I can't say Advocare fixed everything but ADvocare did get me on the healthy track. It has helped me find the path I need to be on. I am now known as the Advocare junkie in my family. My parents and cousin get tired of the "what products do you need to order?" or the "Have you tried....?" questions. I am now in love with my Thermoplus, Carbease (a PCOS girls dream!), MNS, and now the slim. I am a long way from my goal but I will get it this year not only because I love the products but because I love the people that I know won't give up on me.

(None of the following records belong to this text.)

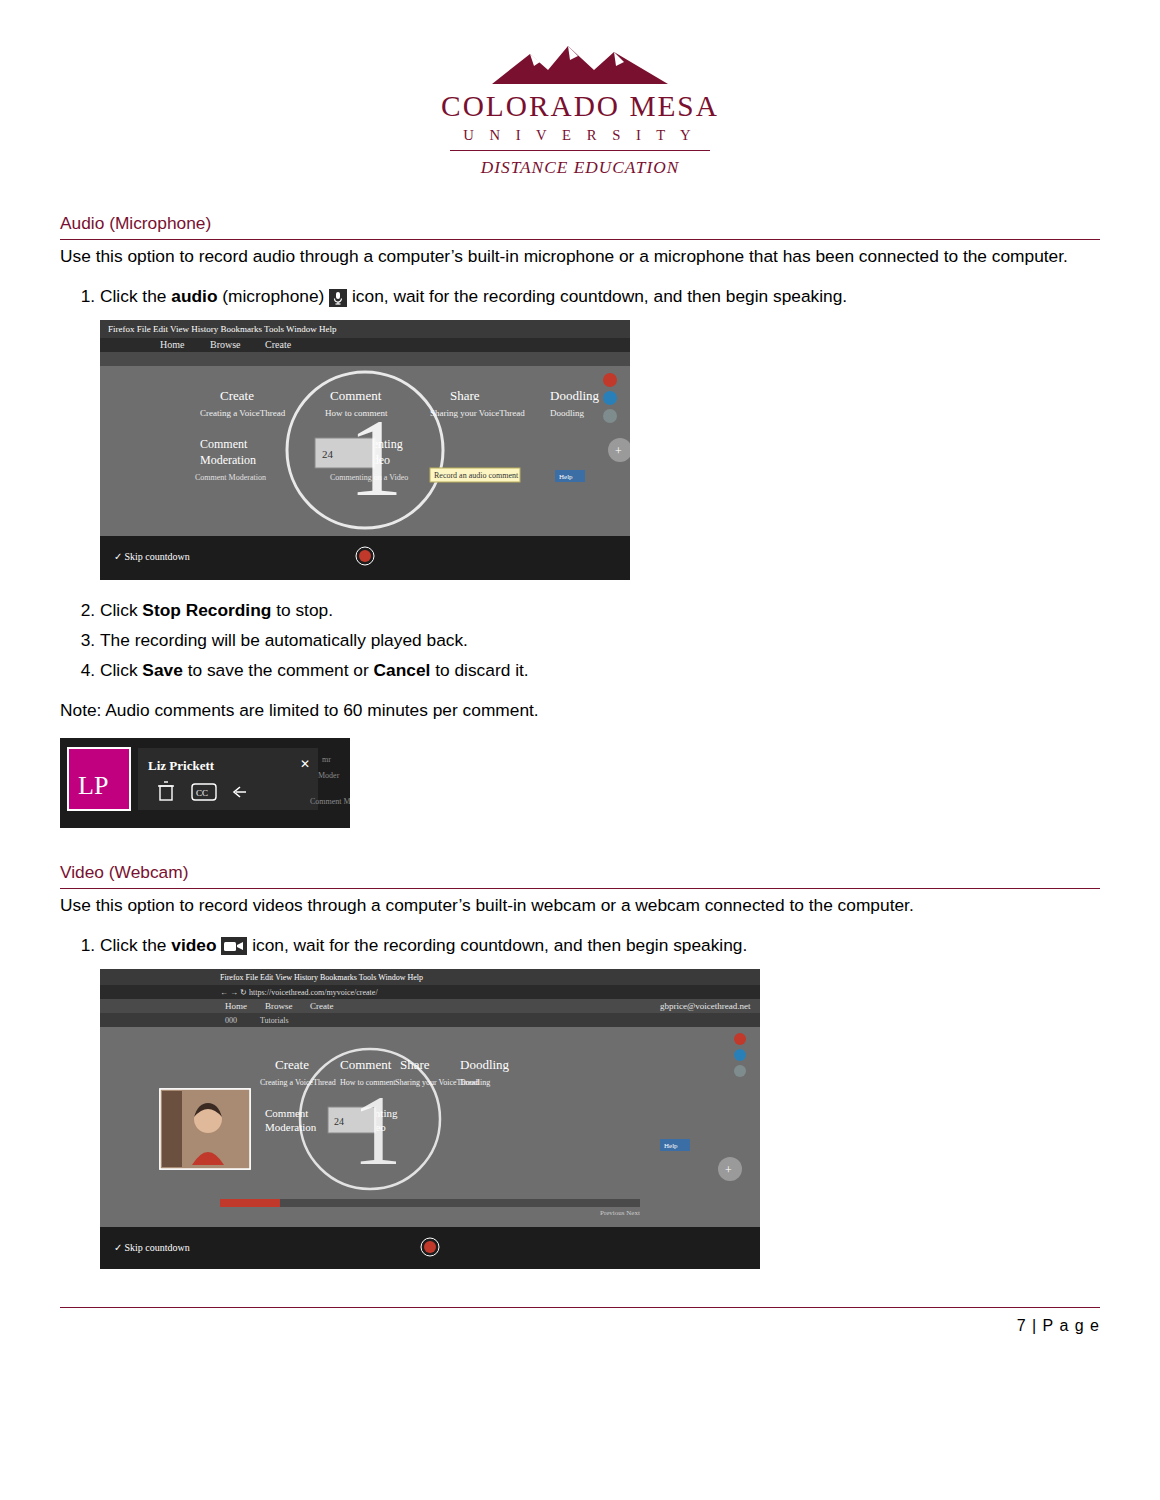COLORADO MESA
U N I V E R S I T Y
DISTANCE EDUCATION
Audio (Microphone)
Use this option to record audio through a computer’s built-in microphone or a microphone that has been connected to the computer.
Click the audio (microphone) icon, wait for the recording countdown, and then begin speaking.
Firefox File Edit View History Bookmarks Tools Window Help Home Browse Create Create Comment Share Doodling Creating a VoiceThread How to comment Sharing your VoiceThread Doodling Comment Moderation Commenting on a video Comment Moderation Commenting on a Video 24 1 Record an audio comment Help + ✓ Skip countdown
Click Stop Recording to stop.
The recording will be automatically played back.
Click Save to save the comment or Cancel to discard it.
Note: Audio comments are limited to 60 minutes per comment.
LP Liz Prickett ✕ CC mr Moder Comment Moderat
Video (Webcam)
Use this option to record videos through a computer’s built-in webcam or a webcam connected to the computer.
Click the video icon, wait for the recording countdown, and then begin speaking.
Firefox File Edit View History Bookmarks Tools Window Help ← → ↻ https://voicethread.com/myvoice/create/ Home Browse Create gbprice@voicethread.net 000 Tutorials Create Comment Share Doodling Creating a VoiceThread How to comment Sharing your VoiceThread Doodling Comment Moderation Commenting on a video 24 1 Help + Previous Next ✓ Skip countdown
7 | P a g e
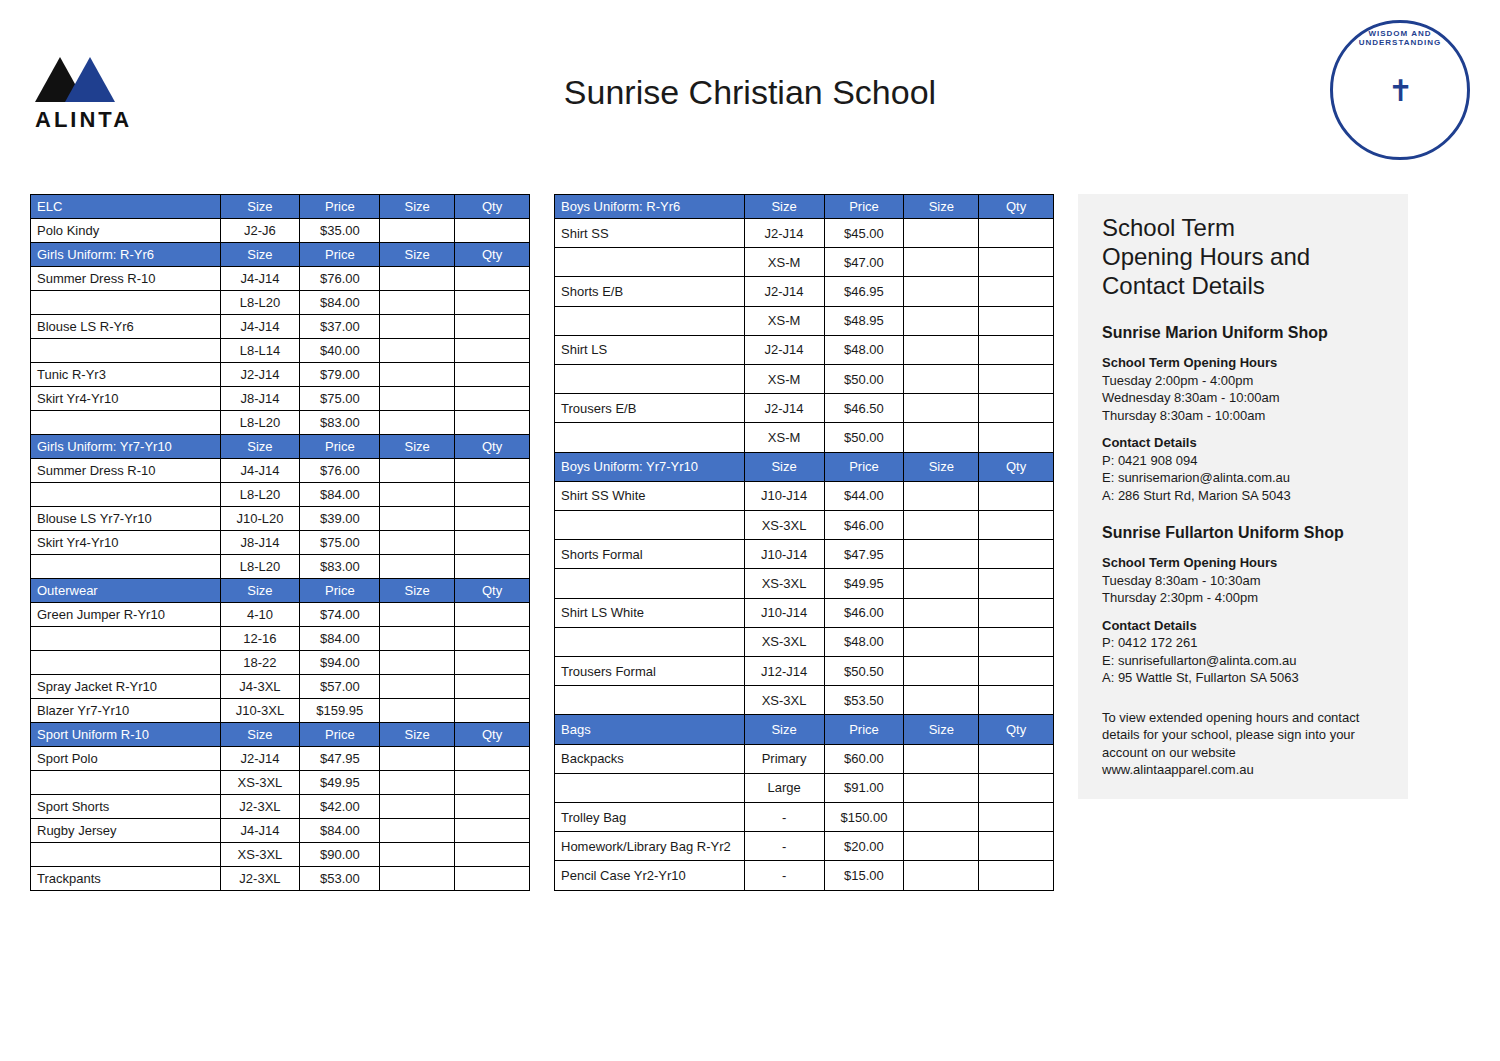ALINTA
Sunrise Christian School
WISDOM AND UNDERSTANDING
✝
| ELC | Size | Price | Size | Qty |
| --- | --- | --- | --- | --- |
| Polo Kindy | J2-J6 | $35.00 | | |
| Girls Uniform: R-Yr6 | Size | Price | Size | Qty |
| Summer Dress R-10 | J4-J14 | $76.00 | | |
| | L8-L20 | $84.00 | | |
| Blouse LS R-Yr6 | J4-J14 | $37.00 | | |
| | L8-L14 | $40.00 | | |
| Tunic R-Yr3 | J2-J14 | $79.00 | | |
| Skirt Yr4-Yr10 | J8-J14 | $75.00 | | |
| | L8-L20 | $83.00 | | |
| Girls Uniform: Yr7-Yr10 | Size | Price | Size | Qty |
| Summer Dress R-10 | J4-J14 | $76.00 | | |
| | L8-L20 | $84.00 | | |
| Blouse LS Yr7-Yr10 | J10-L20 | $39.00 | | |
| Skirt Yr4-Yr10 | J8-J14 | $75.00 | | |
| | L8-L20 | $83.00 | | |
| Outerwear | Size | Price | Size | Qty |
| Green Jumper R-Yr10 | 4-10 | $74.00 | | |
| | 12-16 | $84.00 | | |
| | 18-22 | $94.00 | | |
| Spray Jacket R-Yr10 | J4-3XL | $57.00 | | |
| Blazer Yr7-Yr10 | J10-3XL | $159.95 | | |
| Sport Uniform R-10 | Size | Price | Size | Qty |
| Sport Polo | J2-J14 | $47.95 | | |
| | XS-3XL | $49.95 | | |
| Sport Shorts | J2-3XL | $42.00 | | |
| Rugby Jersey | J4-J14 | $84.00 | | |
| | XS-3XL | $90.00 | | |
| Trackpants | J2-3XL | $53.00 | | |
| Boys Uniform: R-Yr6 | Size | Price | Size | Qty |
| --- | --- | --- | --- | --- |
| Shirt SS | J2-J14 | $45.00 | | |
| | XS-M | $47.00 | | |
| Shorts E/B | J2-J14 | $46.95 | | |
| | XS-M | $48.95 | | |
| Shirt LS | J2-J14 | $48.00 | | |
| | XS-M | $50.00 | | |
| Trousers E/B | J2-J14 | $46.50 | | |
| | XS-M | $50.00 | | |
| Boys Uniform: Yr7-Yr10 | Size | Price | Size | Qty |
| Shirt SS White | J10-J14 | $44.00 | | |
| | XS-3XL | $46.00 | | |
| Shorts Formal | J10-J14 | $47.95 | | |
| | XS-3XL | $49.95 | | |
| Shirt LS White | J10-J14 | $46.00 | | |
| | XS-3XL | $48.00 | | |
| Trousers Formal | J12-J14 | $50.50 | | |
| | XS-3XL | $53.50 | | |
| Bags | Size | Price | Size | Qty |
| Backpacks | Primary | $60.00 | | |
| | Large | $91.00 | | |
| Trolley Bag | - | $150.00 | | |
| Homework/Library Bag R-Yr2 | - | $20.00 | | |
| Pencil Case Yr2-Yr10 | - | $15.00 | | |
School Term
Opening Hours and
Contact Details
Sunrise Marion Uniform Shop
School Term Opening Hours
Tuesday 2:00pm - 4:00pm
Wednesday 8:30am - 10:00am
Thursday 8:30am - 10:00am
Contact Details
P: 0421 908 094
E: sunrisemarion@alinta.com.au
A: 286 Sturt Rd, Marion SA 5043
Sunrise Fullarton Uniform Shop
School Term Opening Hours
Tuesday 8:30am - 10:30am
Thursday 2:30pm - 4:00pm
Contact Details
P: 0412 172 261
E: sunrisefullarton@alinta.com.au
A: 95 Wattle St, Fullarton SA 5063
To view extended opening hours and contact details for your school, please sign into your account on our website www.alintaapparel.com.au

Was it hard to get to where I was. OMG yes. I was miserable the first few days of January. (Later found out that PCOS enjoys messing with your digestive tract and it doesn't like when you change things) But I had a friend give a good example to me. The 24 day challenge is like going to a drug rehab center. Those first few days are like a crack addict going cold turkey. Your body craves everything to are trying to get away from and it is going to hate you when you take the bad things away. But give it time and just like the addict you will feel so much better. And the more you go the more you become addicted to living the new lifestyle.

Anyone reading this. You can do this! If I can, you can. Don't stop if you have a bad day. Don't give up on yourself. This is the longest I have ever been on a healthy lifestyle kick and I am not stopping any time soon. This is the time to invest in yourself. To make yourself healthy!